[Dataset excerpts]
=== Section Start ===
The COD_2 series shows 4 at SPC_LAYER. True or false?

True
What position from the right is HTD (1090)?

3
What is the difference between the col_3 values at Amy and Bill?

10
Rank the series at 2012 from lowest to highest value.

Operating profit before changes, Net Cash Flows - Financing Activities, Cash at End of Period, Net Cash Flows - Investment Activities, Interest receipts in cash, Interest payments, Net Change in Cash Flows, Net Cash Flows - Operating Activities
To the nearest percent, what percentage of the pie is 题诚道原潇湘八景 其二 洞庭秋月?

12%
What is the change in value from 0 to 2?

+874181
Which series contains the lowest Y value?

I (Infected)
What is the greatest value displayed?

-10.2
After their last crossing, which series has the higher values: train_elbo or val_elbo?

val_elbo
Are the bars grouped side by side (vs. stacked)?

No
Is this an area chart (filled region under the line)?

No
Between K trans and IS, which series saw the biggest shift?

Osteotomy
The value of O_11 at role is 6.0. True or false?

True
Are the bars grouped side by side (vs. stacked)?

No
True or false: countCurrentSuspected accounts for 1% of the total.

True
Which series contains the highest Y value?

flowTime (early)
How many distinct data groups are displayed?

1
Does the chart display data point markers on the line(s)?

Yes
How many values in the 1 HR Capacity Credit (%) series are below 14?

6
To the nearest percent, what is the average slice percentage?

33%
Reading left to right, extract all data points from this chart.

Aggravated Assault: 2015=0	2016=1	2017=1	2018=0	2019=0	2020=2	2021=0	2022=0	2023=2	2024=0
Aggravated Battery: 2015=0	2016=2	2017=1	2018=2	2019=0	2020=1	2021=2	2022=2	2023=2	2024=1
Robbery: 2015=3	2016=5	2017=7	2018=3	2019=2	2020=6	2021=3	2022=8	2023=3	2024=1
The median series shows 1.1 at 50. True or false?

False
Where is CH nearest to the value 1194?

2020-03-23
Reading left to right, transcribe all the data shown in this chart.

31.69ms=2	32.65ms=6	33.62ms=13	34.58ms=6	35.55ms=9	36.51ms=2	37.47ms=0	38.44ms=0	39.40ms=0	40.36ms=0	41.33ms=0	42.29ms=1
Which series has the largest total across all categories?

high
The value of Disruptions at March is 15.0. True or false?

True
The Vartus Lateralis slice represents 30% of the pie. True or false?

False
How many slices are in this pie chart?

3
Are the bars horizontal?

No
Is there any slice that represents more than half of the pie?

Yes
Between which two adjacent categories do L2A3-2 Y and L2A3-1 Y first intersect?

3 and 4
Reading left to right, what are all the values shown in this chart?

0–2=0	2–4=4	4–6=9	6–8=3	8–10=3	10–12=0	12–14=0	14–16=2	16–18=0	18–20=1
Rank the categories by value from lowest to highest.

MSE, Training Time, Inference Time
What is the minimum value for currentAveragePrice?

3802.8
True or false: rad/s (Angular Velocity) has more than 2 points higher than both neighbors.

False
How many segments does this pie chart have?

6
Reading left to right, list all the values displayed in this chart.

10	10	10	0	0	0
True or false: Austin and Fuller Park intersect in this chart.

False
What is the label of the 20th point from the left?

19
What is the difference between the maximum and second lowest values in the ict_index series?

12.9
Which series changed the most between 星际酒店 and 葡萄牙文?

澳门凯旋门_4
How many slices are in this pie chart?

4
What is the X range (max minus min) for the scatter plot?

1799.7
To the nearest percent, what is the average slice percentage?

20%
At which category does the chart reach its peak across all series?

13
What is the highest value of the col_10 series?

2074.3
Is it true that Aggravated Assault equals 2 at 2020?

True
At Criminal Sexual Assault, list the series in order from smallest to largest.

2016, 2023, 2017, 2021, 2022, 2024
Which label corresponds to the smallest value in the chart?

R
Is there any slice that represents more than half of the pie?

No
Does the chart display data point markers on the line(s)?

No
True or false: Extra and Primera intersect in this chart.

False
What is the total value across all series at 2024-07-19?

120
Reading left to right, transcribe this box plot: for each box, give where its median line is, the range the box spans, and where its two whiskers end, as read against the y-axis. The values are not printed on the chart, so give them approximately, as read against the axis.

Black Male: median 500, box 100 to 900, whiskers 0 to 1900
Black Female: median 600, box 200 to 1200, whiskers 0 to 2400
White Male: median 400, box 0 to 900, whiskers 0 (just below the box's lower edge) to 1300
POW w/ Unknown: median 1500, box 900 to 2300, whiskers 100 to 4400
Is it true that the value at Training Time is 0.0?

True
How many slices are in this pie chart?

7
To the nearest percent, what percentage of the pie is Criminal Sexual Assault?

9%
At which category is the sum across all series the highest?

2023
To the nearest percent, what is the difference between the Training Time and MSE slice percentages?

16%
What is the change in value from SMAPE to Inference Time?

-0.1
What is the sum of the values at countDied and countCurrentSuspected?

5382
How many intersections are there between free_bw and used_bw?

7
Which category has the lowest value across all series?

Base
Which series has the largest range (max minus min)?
=== Section End ===
- Task to carry out:
Update the records by replacing every "intersections" with "crossings", leaving everything else as it is.

- Response:
The COD_2 series shows 4 at SPC_LAYER. True or false?

True
What position from the right is HTD (1090)?

3
What is the difference between the col_3 values at Amy and Bill?

10
Rank the series at 2012 from lowest to highest value.

Operating profit before changes, Net Cash Flows - Financing Activities, Cash at End of Period, Net Cash Flows - Investment Activities, Interest receipts in cash, Interest payments, Net Change in Cash Flows, Net Cash Flows - Operating Activities
To the nearest percent, what percentage of the pie is 题诚道原潇湘八景 其二 洞庭秋月?

12%
What is the change in value from 0 to 2?

+874181
Which series contains the lowest Y value?

I (Infected)
What is the greatest value displayed?

-10.2
After their last crossing, which series has the higher values: train_elbo or val_elbo?

val_elbo
Are the bars grouped side by side (vs. stacked)?

No
Is this an area chart (filled region under the line)?

No
Between K trans and IS, which series saw the biggest shift?

Osteotomy
The value of O_11 at role is 6.0. True or false?

True
Are the bars grouped side by side (vs. stacked)?

No
True or false: countCurrentSuspected accounts for 1% of the total.

True
Which series contains the highest Y value?

flowTime (early)
How many distinct data groups are displayed?

1
Does the chart display data point markers on the line(s)?

Yes
How many values in the 1 HR Capacity Credit (%) series are below 14?

6
To the nearest percent, what is the average slice percentage?

33%
Reading left to right, extract all data points from this chart.

Aggravated Assault: 2015=0	2016=1	2017=1	2018=0	2019=0	2020=2	2021=0	2022=0	2023=2	2024=0
Aggravated Battery: 2015=0	2016=2	2017=1	2018=2	2019=0	2020=1	2021=2	2022=2	2023=2	2024=1
Robbery: 2015=3	2016=5	2017=7	2018=3	2019=2	2020=6	2021=3	2022=8	2023=3	2024=1
The median series shows 1.1 at 50. True or false?

False
Where is CH nearest to the value 1194?

2020-03-23
Reading left to right, transcribe all the data shown in this chart.

31.69ms=2	32.65ms=6	33.62ms=13	34.58ms=6	35.55ms=9	36.51ms=2	37.47ms=0	38.44ms=0	39.40ms=0	40.36ms=0	41.33ms=0	42.29ms=1
Which series has the largest total across all categories?

high
The value of Disruptions at March is 15.0. True or false?

True
The Vartus Lateralis slice represents 30% of the pie. True or false?

False
How many slices are in this pie chart?

3
Are the bars horizontal?

No
Is there any slice that represents more than half of the pie?

Yes
Between which two adjacent categories do L2A3-2 Y and L2A3-1 Y first intersect?

3 and 4
Reading left to right, what are all the values shown in this chart?

0–2=0	2–4=4	4–6=9	6–8=3	8–10=3	10–12=0	12–14=0	14–16=2	16–18=0	18–20=1
Rank the categories by value from lowest to highest.

MSE, Training Time, Inference Time
What is the minimum value for currentAveragePrice?

3802.8
True or false: rad/s (Angular Velocity) has more than 2 points higher than both neighbors.

False
How many segments does this pie chart have?

6
Reading left to right, list all the values displayed in this chart.

10	10	10	0	0	0
True or false: Austin and Fuller Park intersect in this chart.

False
What is the label of the 20th point from the left?

19
What is the difference between the maximum and second lowest values in the ict_index series?

12.9
Which series changed the most between 星际酒店 and 葡萄牙文?

澳门凯旋门_4
How many slices are in this pie chart?

4
What is the X range (max minus min) for the scatter plot?

1799.7
To the nearest percent, what is the average slice percentage?

20%
At which category does the chart reach its peak across all series?

13
What is the highest value of the col_10 series?

2074.3
Is it true that Aggravated Assault equals 2 at 2020?

True
At Criminal Sexual Assault, list the series in order from smallest to largest.

2016, 2023, 2017, 2021, 2022, 2024
Which label corresponds to the smallest value in the chart?

R
Is there any slice that represents more than half of the pie?

No
Does the chart display data point markers on the line(s)?

No
True or false: Extra and Primera intersect in this chart.

False
What is the total value across all series at 2024-07-19?

120
Reading left to right, transcribe this box plot: for each box, give where its median line is, the range the box spans, and where its two whiskers end, as read against the y-axis. The values are not printed on the chart, so give them approximately, as read against the axis.

Black Male: median 500, box 100 to 900, whiskers 0 to 1900
Black Female: median 600, box 200 to 1200, whiskers 0 to 2400
White Male: median 400, box 0 to 900, whiskers 0 (just below the box's lower edge) to 1300
POW w/ Unknown: median 1500, box 900 to 2300, whiskers 100 to 4400
Is it true that the value at Training Time is 0.0?

True
How many slices are in this pie chart?

7
To the nearest percent, what percentage of the pie is Criminal Sexual Assault?

9%
At which category is the sum across all series the highest?

2023
To the nearest percent, what is the difference between the Training Time and MSE slice percentages?

16%
What is the change in value from SMAPE to Inference Time?

-0.1
What is the sum of the values at countDied and countCurrentSuspected?

5382
How many crossings are there between free_bw and used_bw?

7
Which category has the lowest value across all series?

Base
Which series has the largest range (max minus min)?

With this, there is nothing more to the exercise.